* [Passage shown]:
On Wednesday, September 30, 2015 at 4:01:17 PM UTC-4, Christoph Ortner wrote:
I simply dislike is that linspace does not behave as expected, and I expect that this is the main reason for other as well. To give an extreme analogy, we don't go around and start defining A * B = A + B either, and linspace and similar names are just so ingrained in the Matlab (and apparently also Python) community, that it trips us up when they suddenly behave differently.

This is a bad analogy.  linspace still returns an AbstractVector with the same elements.   So, it's basically doing the same thing as before, and is just implemented differently.

My point was about "changing the expected behaviour", and I said this was an extreme analogy.
 
The question is, why does this implementation detail of linspace matter to you?  It still behaves the same way in nearly every context.

as you say, "nearly".
 
 The cases where it behaves differently are probably mostly bugs (overly restrictive types of function parameters) that were waiting to be caught.

julia> x = linspace(0, 1, 1_000_000);
julia> y = collect(x);
julia> @time exp(x);
  0.021086 seconds (6 allocations: 7.630 MB)
julia> @time exp(y);
  0.012749 seconds (6 allocations: 7.630 MB)
julia> @time AppleAccelerate.exp!(y,y);
  0.001282 seconds (4 allocations: 160 bytes)
julia> @time AppleAccelerate.exp!(x,x);
ERROR: MethodError: `exp!` has no method matching exp!(::LinSpace{Float64}, ::LinSpace{Float64})

(a) the speed improvement is probably hidden in the call to collect, but if I don't know about it and call several functions on x, then I will feel it.
(b) The error tells what is going wrong, which is good, so now I can go and fix it. But it is an extra 5-10 minutes taking me out of my flow-state, which in practise will cost me more like 1h or so.

* [Exercise data]:
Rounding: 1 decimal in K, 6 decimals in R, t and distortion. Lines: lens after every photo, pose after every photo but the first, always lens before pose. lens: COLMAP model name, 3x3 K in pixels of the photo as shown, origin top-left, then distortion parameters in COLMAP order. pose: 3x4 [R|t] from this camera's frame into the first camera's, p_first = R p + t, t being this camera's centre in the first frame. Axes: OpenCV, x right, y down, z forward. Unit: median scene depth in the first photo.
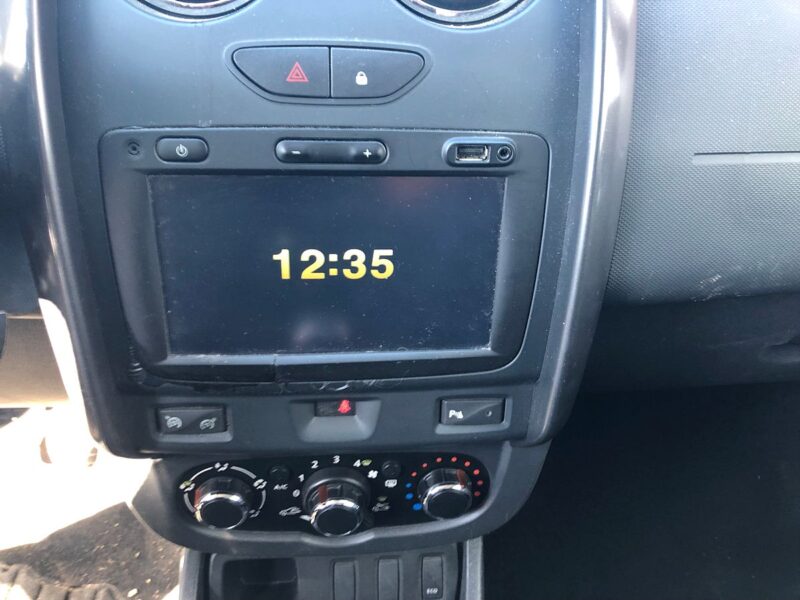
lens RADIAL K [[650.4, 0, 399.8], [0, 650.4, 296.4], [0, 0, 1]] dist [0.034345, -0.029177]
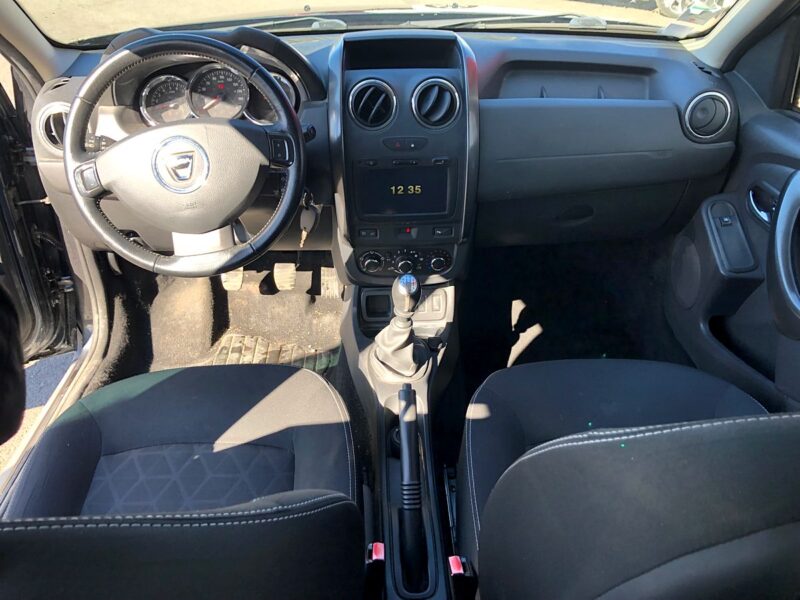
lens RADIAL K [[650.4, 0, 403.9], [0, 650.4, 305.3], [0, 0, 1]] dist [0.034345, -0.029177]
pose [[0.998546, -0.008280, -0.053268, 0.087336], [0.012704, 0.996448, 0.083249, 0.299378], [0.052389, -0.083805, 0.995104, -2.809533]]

* [Assignment]: In the linspace discussion, how much time does the writer say the extra 5-10 minutes of fixing an error will cost in practice?

* [Answer section]: More like 1h or so.